Copy the passage of the quantization text below that lies between "Post-training quantization (PTQ)" and "cross_layer_equalize(model_copy, dummy_input, DEVICE)", inclusive, and replace "calibration set" with "calibration dataset".

* [SOURCE TEXT]:
================
Post-training quantization (PTQ) algorithms take a pre-trained FP32 network and convert it directly into a fixed-point network without the need for the original training pipeline. These methods can be data-free or may require a small calibration set, which is often readily available.

In [None]:
next(iter(model.parameters()))[0].dtype

### PTQ per tensor without CLE

In [None]:
with model_tracer():
    model_copy = copy.deepcopy(model).eval()
    model_copy = model.to(DEVICE)
    dummy_input = torch.randn(1, 3, 256, 256)
    # model_copy = cross_layer_equalize(model_copy, dummy_input, DEVICE)

    # More information for QATQuantizer initialization, see `examples/quantization/qat.py`.
    # We set 'override_qconfig_func' when initializing QATQuantizer to use fake-quantize to do post quantization.
    quantizer = PostQuantizer(
        model_copy,
        dummy_input,
        work_dir="out",
        config={
            "asymmetric": True,
            "backend": "qnnpack",
            "disable_requantization_for_cat": True,
            "per_tensor": True,
            "override_qconfig_func": set_ptq_fake_quantize,
        },
    )
    ptq_model = quantizer.quantize()
================
* [EXCERPTED DATA]:
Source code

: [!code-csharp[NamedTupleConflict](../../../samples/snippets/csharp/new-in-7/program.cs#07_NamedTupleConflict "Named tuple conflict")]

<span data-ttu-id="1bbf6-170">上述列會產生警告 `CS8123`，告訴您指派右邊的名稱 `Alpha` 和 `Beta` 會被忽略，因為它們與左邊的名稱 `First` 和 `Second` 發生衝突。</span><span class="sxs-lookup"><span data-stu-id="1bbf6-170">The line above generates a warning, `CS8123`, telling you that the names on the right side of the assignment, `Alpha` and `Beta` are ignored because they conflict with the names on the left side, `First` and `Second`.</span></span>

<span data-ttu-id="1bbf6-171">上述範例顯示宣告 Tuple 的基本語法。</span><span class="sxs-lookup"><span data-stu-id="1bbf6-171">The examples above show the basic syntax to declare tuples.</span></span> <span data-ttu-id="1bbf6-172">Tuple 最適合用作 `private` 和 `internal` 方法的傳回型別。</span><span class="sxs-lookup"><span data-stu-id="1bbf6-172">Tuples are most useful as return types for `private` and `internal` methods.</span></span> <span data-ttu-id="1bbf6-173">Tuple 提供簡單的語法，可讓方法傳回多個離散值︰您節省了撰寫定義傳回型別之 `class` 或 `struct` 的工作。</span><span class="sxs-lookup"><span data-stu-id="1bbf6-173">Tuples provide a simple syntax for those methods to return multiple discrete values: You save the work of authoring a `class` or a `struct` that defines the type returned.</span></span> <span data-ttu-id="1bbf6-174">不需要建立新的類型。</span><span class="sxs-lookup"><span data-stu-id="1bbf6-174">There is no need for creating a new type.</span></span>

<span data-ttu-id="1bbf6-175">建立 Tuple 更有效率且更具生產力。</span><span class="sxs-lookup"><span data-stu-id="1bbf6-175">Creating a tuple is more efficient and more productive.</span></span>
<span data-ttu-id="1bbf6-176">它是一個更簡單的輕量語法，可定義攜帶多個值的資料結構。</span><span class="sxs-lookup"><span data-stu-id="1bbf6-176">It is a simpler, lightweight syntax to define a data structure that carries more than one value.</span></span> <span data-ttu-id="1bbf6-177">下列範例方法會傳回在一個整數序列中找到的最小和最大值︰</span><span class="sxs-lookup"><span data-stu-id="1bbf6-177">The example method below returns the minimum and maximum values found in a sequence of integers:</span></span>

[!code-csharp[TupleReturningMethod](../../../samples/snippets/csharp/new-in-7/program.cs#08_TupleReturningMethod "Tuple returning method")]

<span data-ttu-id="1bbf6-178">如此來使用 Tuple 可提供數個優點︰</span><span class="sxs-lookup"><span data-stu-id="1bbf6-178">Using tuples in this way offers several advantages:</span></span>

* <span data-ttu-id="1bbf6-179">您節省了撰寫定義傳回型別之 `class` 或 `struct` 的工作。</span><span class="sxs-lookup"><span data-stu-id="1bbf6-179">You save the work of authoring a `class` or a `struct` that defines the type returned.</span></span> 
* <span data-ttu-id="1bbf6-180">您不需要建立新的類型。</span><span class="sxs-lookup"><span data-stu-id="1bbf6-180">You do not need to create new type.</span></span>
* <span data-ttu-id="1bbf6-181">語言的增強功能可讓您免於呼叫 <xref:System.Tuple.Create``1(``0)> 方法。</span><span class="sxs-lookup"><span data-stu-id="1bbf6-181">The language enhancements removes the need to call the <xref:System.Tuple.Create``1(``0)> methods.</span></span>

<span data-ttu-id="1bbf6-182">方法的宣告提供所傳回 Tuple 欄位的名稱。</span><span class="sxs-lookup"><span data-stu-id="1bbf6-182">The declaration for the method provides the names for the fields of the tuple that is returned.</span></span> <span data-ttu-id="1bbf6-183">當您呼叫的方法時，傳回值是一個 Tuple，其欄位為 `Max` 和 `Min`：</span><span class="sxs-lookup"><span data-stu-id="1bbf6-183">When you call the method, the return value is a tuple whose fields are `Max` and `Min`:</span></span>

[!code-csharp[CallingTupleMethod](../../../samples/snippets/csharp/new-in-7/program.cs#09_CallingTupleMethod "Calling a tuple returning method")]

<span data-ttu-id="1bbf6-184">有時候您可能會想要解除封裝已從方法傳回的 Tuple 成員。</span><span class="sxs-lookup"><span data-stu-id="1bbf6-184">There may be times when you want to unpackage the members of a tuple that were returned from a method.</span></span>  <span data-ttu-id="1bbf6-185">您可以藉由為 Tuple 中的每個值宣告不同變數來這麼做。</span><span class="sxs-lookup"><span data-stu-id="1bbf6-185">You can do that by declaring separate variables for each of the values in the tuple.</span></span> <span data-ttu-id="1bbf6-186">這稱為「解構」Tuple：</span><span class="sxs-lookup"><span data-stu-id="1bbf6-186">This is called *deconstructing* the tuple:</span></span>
================
* [TASK ANSWER]:
Post-training quantization (PTQ) algorithms take a pre-trained FP32 network and convert it directly into a fixed-point network without the need for the original training pipeline. These methods can be data-free or may require a small calibration dataset, which is often readily available.

In [None]:
next(iter(model.parameters()))[0].dtype

### PTQ per tensor without CLE

In [None]:
with model_tracer():
    model_copy = copy.deepcopy(model).eval()
    model_copy = model.to(DEVICE)
    dummy_input = torch.randn(1, 3, 256, 256)
    # model_copy = cross_layer_equalize(model_copy, dummy_input, DEVICE)